__Tarefas e exercícios__.
a) Reescreva em forma de lista o parágrafo do texto sobre o princípio da inércia que começa com "Perelman usa o conceito", sem perder os fatos principais.
b) Dê continuidade ao texto sobre o princípio da inércia de Perelman a partir do ponto em que ele termina.

__Texto fornecido__.
· · · · ·

Perelman sobre Princípio da Inércia: Explicação e Crítica
Perelman
usa o conceito de “princípio da inércia”: a teoria já amplamente aceita tem
preferência na discussão, cabendo a qualquer teoria concorrente um ônus
argumentativo duplo de provar, primeiro, que a teoria já aceita está errada e,
depois, que sua alternativa é melhor que a dela. Se X já é aceita, Y precisa
provar primeiro que X está errada e depois que é melhor que X; se não o faz, X
prevalece. A analogia com a primeira lei de Newton é bem evidente: assim como
um corpo tende a permanecer em seu estado de repouso ou movimento a menos que
uma força intervenha para produzir uma mudança, um auditório tende a permanecer
com as ideias em que já acredita a menos que uma teoria concorrente as derrube
e as substitua satisfatoriamente.
Mas,
diferentemente da primeira lei de Newton, o princípio da inércia não é uma
representação apenas de como os auditórios se comportam, mas também de como têm
boas razões para se comportar, de como deveriam se comportar: Eles deveriam
tratar seu regime de crença de acordo com o princípio da inércia, porque uma
teoria que já conta com ampla aceitação, especialmente se já foi testada e
aprovada no uso prático, tem a seu favor não apenas razões teóricas de
convencimento (as boas razões com que suas teses podem ser defendidas), mas também
razões práticas de convencimento (as duas razões adicionais de já contar com
ampla aceitação e uso testado e aprovado). É como se, em caso de empate em
razões teóricas com a teoria nova concorrente, as razões práticas desempatassem
a disputa em favor da teoria já aceita. Então, é como se, num jogo decisivo
contra sua desafiante, ela jogasse pelo empate. À desafiante não resta outra
saída que não vencer, e vencer requer se desincumbir do referido duplo ônus de
argumentação. Portanto, para Perelman, um auditório que se serve do princípio
da inércia é mais racional que um que não o fizesse.
Na minha
opinião, existe um sentido aceitável e outro inaceitável do princípio da
inércia de Perelman. O sentido aceitável é de como as teorias desafiantes devem
pressupor (ao nível de hipótese tomada como verdade) que o auditório as tratará
em comparação com a teoria já aceita. Neste caso, ele é uma espécie de ficção
heurística útil, voltado para uso regulativo: a ficção de que o auditório se
comportará em conformidade com o princípio da inércia obriga toda teoria
desafiante a fazer um duplo esforço de convencimento, dando ao seu auditório boas
razões não apenas para aceitá-la em si mesma, mas também para aceitá-la de
preferência à teoria que o auditório aceitava até então. Isso é útil para o
livre jogo de ideias, porque ajuda o auditório a se decidir entre concorrentes
não apenas em vista das boas razões que existem para aceitá-los, mas também das
boas razões que existem para rejeitá-los. Ao atacar a teoria dominante e
obrigar esta a se defender de volta, a teoria desafiante amplia a percepção do
auditório sobre boas razões para dar uma chance a novas teorias, não apenas
àquela mesma que lançou o desafio, mas a qualquer outra que o faça com igual
competência. Ao tornar a adesão a teorias (aceitas ou desafiantes) uma matéria
mais governada por razões do que por motivos pré-racionais (intuições,
preferências e inclinações), a teoria desafiante contribui para o
esclarecimento do auditório. Se o princípio da inércia, adotado como hipótese
de trabalho, como ficção heurística, consegue produzir este resultado, desta
forma conquista também sua justificação. Dar preferência ao já aceito e duplo
ônus ao desafiante produz mais esclarecimento do que lhes dar o mesmo ônus
desde o princípio.

· · · · ·

__Registros de dados__.
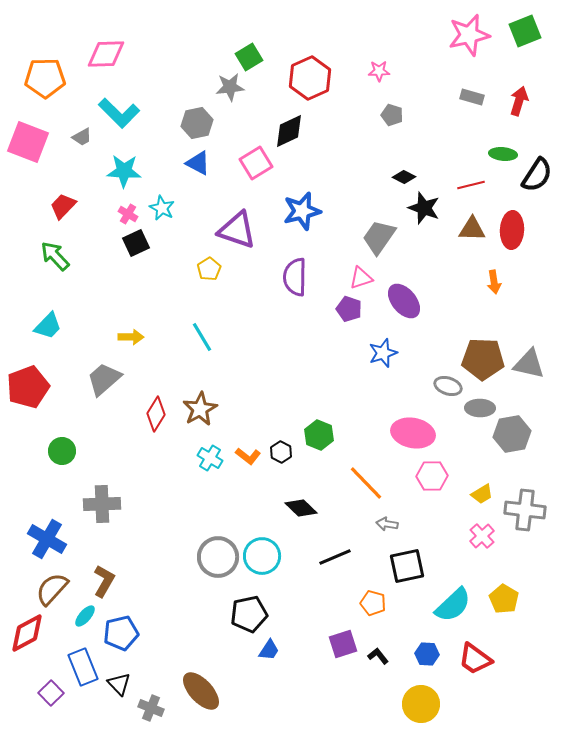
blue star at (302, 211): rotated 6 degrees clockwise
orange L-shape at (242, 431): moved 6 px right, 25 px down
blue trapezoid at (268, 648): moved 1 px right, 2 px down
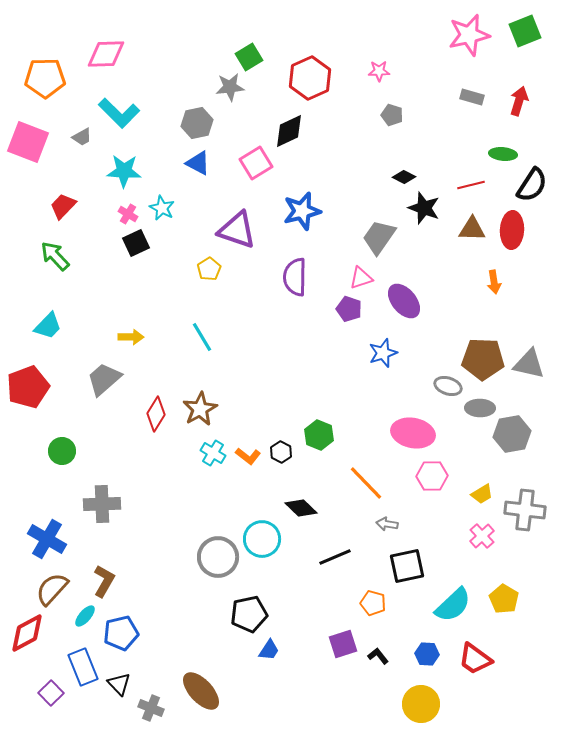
black semicircle at (537, 175): moved 5 px left, 10 px down
cyan cross at (210, 458): moved 3 px right, 5 px up
cyan circle at (262, 556): moved 17 px up
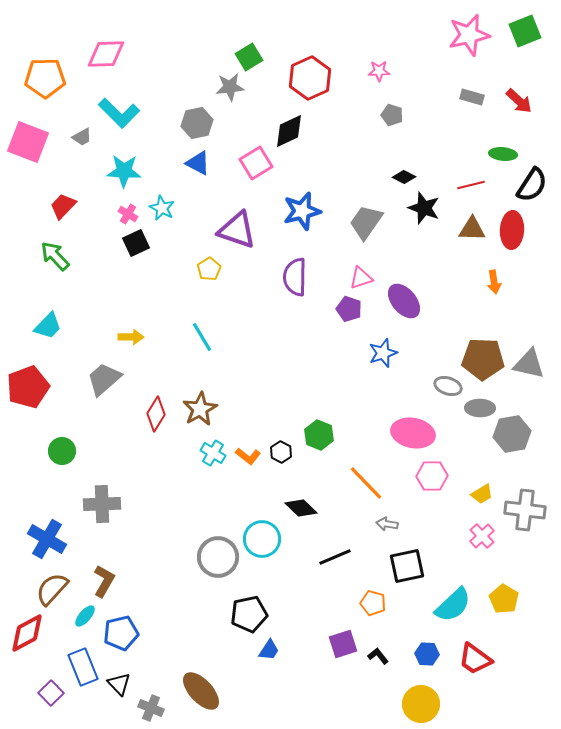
red arrow at (519, 101): rotated 116 degrees clockwise
gray trapezoid at (379, 237): moved 13 px left, 15 px up
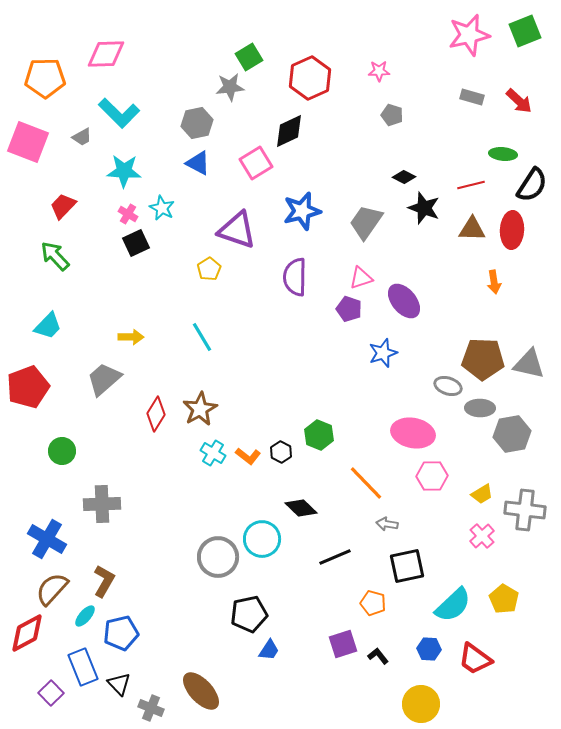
blue hexagon at (427, 654): moved 2 px right, 5 px up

· · · · ·

__Resultados por tarefa__.
a)
- A teoria já amplamente aceita tem preferência na discussão.
- Qualquer teoria concorrente carrega um ônus argumentativo duplo. Primeiro, precisa provar que a teoria aceita está errada. Depois, precisa provar que a alternativa é melhor.
- Se a concorrente não cumpre esse ônus, a teoria aceita prevalece.
- A ideia é análoga à primeira lei de Newton. Um corpo permanece em repouso ou em movimento até que uma força o mude. Do mesmo jeito, um auditório mantém as ideias em que já acredita até que uma teoria concorrente as derrube e as substitua satisfatoriamente.

b)
Mas há
também um outro sentido do princípio da inércia, que Perelman endossa e que, de
minha parte, considero inaceitável. Perelman considera, como expliquei acima,
que o princípio da inércia prescreve não apenas o modo como as teorias
desafiantes devem pressupor que o auditório se comportará, mas também o modo
como o auditório de fato deveria se comportar. Para Perelman, o auditório que
se comporta conforme o princípio da inércia é mais racional que um que não o
faz. Este sentido, em contraposição ao anterior, que é regulativo, chamarei de
prescritivo. (Esta distinção não é de Perelman, e sim minha. Perelman parece
considerar que os dois sentidos caminham juntos e decorrem um do outro. Por
isso não os distingue.) No sentido prescritivo, o princípio da inércia é um
padrão a ser adotado na escolha entre teorias rivais. Em caso de empate de
razões, um auditório racional deveria dar preferência à teoria já aceita. Isso
cria uma vantagem real e injusta em favor da manutenção do status quo teórico:
Enquanto a teoria já aceita não tem que provar que resiste às críticas e que é superior
a todas as demais, as teorias desafiantes têm que provar primeiro que há boas
razões para rejeitar a teoria já aceita e depois que há boas razões para
aceitá-la de preferência à teoria já aceita. Se um auditório seguisse esse
padrão, acabaria persistindo por longo tempo convencido de teorias já aceitas
que estão longe de serem comprovadamente superiores até que uma teoria
desafiante de tipo comprovadamente superior surgisse para desbancá-la. A teoria
aceita gozaria do privilégio de ter chegado primeiro, isto é, de ter sido
conhecida e empregada antes.
Nem mesmo o argumento das razões práticas que vêm
a socorro das razões teóricas em caso de empate bastaria para dar a este
comportamento justificativa bastante: Se a teoria desafiante ainda não foi
testada e não foi aprovada (nem, frise-se, reprovada) na prática, então, não
sabemos se, caso testada, ela se sairia melhor ou pior que a teoria já aceita.
Não estamos dando preferência a uma teoria por razões práticas porque já
sabemos que, no aspecto prático, ela é superior à concorrente; estamos dando
preferência a uma teoria por razões práticas mesmo sem saber se ela é, no
aspecto prático, superior ou não à sua concorrente, com base no simples fato de
não termos feito o teste e não sabermos o resultado. Trata-se de um argumentum ad ignorantia de tipo
pragmático. Esta já testamos e foi bem sucedida, aquela ainda não testamos
e, mesmo havendo chance de ela ser mais bem sucedida que a primeira, a simples
chance de ela ser menos bem sucedida já funciona como razão para darmos
preferência à outra. Este não é, a meu ver, especialmente num ambiente de
pluralidade e transformação teórica constante, um padrão de conduta que credencie
um auditório como racional.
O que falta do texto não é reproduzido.